Perhaps by the end of Advent, I would remember all four attributes of the prophecy, in order. But I know I will always remember “Wonderful Counselor, Mighty God, Everlasting Father, and Prince of Peace” because of Mr. Wonderful at Whole Foods, who had the courage to witness to the word.

Here was my Saturday morning lesson: I will continue to be transformed by Holy Scripture when I am willing to be honest with another, let my guard down, and truly connect. I felt washed with a grace that changed me.

Here is the challenge I received from this encounter: Am I willing to engage with another on his or her terms? It may be without speaking a word of scripture, but by living into the Word. What happens when I get out of the way, take off my stand-offish-ness, and put on the armor of God to let empathy enter between another person and me?
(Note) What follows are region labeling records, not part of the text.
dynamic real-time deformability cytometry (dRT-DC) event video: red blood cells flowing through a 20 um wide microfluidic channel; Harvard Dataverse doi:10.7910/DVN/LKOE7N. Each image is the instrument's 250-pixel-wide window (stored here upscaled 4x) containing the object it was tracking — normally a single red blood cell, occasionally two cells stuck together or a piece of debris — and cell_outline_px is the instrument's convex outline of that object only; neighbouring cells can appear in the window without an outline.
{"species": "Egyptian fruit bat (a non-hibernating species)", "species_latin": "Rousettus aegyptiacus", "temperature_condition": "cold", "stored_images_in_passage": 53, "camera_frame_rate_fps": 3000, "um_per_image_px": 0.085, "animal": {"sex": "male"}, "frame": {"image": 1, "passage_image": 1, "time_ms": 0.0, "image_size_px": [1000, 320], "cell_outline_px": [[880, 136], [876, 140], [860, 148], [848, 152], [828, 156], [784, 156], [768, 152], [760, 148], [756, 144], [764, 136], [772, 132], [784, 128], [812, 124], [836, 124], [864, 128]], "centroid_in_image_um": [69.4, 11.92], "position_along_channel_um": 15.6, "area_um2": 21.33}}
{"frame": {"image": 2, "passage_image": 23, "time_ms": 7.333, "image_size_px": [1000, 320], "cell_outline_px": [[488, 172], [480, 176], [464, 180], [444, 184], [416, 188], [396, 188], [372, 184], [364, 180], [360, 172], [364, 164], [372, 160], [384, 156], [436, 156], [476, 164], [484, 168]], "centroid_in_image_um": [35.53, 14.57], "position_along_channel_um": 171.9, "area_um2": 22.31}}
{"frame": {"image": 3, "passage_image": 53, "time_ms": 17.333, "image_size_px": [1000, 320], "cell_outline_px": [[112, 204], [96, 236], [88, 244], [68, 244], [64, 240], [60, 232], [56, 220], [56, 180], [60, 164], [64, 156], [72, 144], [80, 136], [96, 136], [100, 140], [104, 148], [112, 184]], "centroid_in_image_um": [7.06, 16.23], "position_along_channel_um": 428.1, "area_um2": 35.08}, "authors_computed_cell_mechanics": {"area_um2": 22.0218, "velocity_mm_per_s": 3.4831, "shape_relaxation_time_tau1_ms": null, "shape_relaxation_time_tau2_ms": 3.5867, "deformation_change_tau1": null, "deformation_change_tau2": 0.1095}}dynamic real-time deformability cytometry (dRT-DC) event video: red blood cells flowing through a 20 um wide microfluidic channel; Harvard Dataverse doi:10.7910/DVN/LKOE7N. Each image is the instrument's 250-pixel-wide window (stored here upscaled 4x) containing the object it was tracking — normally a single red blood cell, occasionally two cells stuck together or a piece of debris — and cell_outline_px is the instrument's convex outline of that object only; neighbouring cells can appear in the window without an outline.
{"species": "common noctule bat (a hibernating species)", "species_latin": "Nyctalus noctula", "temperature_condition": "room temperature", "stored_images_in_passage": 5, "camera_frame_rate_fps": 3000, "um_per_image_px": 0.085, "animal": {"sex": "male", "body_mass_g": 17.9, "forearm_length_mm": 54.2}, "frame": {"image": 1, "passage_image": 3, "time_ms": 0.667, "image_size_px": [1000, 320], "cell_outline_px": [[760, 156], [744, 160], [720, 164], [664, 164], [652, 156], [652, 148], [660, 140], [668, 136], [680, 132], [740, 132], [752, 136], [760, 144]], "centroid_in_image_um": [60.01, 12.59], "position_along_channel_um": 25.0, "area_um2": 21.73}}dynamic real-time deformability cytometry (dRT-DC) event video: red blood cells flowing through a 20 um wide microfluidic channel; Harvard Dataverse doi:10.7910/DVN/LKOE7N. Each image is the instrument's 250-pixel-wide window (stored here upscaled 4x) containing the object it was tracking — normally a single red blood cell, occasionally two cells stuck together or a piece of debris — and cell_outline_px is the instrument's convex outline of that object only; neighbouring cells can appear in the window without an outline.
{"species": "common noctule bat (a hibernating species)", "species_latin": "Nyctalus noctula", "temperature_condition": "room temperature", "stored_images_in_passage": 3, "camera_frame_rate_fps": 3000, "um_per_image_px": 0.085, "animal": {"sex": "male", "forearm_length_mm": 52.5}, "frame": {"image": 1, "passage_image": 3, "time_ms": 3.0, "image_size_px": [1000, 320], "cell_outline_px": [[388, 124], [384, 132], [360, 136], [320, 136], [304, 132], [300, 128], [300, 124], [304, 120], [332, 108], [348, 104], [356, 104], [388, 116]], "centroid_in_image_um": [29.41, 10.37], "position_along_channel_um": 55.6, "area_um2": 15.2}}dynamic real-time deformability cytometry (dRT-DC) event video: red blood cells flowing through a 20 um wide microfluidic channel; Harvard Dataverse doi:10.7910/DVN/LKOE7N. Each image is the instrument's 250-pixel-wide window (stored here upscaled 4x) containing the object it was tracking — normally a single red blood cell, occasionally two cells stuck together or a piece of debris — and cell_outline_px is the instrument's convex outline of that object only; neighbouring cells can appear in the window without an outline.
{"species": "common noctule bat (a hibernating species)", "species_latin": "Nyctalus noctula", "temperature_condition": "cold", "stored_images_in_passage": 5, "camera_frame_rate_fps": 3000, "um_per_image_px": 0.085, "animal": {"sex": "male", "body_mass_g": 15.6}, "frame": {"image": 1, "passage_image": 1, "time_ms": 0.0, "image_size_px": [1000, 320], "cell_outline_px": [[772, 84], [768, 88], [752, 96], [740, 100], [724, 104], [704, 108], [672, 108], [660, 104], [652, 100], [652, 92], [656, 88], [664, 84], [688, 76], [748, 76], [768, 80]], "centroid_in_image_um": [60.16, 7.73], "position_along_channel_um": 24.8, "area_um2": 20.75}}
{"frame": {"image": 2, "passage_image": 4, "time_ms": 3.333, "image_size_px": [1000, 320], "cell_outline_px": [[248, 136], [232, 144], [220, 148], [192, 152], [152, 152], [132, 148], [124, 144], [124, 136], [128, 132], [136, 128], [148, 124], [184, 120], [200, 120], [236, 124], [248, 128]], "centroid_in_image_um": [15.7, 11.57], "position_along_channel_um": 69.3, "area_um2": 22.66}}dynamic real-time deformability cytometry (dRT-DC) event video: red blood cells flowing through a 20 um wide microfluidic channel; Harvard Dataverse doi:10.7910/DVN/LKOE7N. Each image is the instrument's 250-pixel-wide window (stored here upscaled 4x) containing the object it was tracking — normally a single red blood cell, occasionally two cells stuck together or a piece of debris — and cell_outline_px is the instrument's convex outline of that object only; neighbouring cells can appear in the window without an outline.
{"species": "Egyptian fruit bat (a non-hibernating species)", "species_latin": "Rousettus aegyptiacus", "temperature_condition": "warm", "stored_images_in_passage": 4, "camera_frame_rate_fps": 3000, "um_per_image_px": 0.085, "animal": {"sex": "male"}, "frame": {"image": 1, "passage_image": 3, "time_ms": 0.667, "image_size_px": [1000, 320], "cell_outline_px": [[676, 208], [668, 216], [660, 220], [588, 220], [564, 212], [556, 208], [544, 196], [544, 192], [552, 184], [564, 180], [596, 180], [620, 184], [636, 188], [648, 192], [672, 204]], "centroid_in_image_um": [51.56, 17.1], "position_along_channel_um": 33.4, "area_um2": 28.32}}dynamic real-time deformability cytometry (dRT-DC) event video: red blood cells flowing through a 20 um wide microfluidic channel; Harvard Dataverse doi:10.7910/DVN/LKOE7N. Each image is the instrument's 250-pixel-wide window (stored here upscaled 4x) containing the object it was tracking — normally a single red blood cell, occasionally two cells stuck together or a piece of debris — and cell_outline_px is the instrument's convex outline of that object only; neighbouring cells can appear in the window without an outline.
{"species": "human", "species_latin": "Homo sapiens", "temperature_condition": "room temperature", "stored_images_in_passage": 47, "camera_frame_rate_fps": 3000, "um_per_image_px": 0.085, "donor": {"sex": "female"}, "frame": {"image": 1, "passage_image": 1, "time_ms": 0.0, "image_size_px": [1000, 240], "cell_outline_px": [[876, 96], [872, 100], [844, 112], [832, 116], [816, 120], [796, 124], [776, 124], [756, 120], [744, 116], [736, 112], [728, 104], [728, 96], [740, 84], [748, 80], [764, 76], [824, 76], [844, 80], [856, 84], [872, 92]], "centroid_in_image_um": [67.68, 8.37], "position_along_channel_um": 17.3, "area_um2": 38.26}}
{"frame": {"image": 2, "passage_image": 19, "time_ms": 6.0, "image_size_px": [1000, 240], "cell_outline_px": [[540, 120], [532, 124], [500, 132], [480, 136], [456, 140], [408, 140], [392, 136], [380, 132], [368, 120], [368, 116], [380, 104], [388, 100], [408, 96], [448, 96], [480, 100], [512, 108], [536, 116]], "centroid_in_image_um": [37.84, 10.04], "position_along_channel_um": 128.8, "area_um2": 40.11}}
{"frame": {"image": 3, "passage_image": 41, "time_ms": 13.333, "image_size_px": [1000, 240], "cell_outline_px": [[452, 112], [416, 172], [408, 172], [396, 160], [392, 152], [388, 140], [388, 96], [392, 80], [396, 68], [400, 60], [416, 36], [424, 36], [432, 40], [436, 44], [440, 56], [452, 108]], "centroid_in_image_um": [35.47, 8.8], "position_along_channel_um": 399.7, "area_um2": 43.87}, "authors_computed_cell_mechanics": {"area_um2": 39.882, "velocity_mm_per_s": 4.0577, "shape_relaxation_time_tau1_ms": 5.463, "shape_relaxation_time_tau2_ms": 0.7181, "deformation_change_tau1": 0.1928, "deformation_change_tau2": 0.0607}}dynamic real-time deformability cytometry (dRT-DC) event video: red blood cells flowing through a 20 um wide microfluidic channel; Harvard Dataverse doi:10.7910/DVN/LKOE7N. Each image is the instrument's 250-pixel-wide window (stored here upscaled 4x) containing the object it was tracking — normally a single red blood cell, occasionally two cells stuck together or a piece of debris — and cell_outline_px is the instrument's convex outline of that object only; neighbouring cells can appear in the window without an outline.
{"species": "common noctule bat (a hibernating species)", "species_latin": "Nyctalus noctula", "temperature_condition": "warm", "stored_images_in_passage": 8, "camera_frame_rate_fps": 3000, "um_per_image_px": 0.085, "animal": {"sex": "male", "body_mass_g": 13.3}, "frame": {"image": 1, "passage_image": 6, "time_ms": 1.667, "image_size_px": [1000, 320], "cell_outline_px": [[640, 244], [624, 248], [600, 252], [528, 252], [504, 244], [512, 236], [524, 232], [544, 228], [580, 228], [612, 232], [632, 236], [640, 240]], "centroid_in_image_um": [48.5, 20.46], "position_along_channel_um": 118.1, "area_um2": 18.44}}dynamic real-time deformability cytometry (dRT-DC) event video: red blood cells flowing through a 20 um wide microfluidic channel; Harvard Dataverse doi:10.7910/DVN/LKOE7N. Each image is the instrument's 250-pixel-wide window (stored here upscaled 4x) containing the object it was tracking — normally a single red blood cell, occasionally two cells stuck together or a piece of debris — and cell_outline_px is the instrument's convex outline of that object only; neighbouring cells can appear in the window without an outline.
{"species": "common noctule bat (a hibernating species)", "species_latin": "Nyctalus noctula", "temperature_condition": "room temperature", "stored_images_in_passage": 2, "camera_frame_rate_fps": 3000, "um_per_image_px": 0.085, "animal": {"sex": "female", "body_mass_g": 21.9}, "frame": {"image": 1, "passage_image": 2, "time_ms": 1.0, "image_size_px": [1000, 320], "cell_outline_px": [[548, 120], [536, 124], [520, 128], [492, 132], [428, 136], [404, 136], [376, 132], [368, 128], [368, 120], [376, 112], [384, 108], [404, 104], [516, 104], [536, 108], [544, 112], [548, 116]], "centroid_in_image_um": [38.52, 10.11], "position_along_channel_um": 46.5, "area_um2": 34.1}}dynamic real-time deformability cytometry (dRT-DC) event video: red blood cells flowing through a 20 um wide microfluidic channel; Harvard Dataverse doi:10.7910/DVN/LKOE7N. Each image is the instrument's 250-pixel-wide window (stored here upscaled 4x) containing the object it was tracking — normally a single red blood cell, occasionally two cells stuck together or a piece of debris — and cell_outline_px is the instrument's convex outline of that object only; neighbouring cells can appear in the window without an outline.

Here is my prayer:  I am willing to try this, particularly now in Advent, and I pray you too may be willing be fully present with another in whatever way that person needs or wants.

As I left, he shared one more thought: “You know there is only one interpreter of scripture you ever need to hear…Johannes Sebastian Bach. No one brings scripture to life as he can.”

[1] Colin Fleming, “Don’t Clam Up When Life Brings You Down:  Risk some candor. You’ll find it a relief, and others will respect you for it,” The Wall Street Journal, August 10, 2018.

[2] “Where Americans Find Meaning in Life,” The Pew Foundation, Accessed November 25, 2018,

[3] “Think You’re Helpless Against Chicago’s Violence? Think Again,” Kenilworth Union Church Adult Education, November 8, 2018,  The references to Nigel’s witnesses is at 1:05.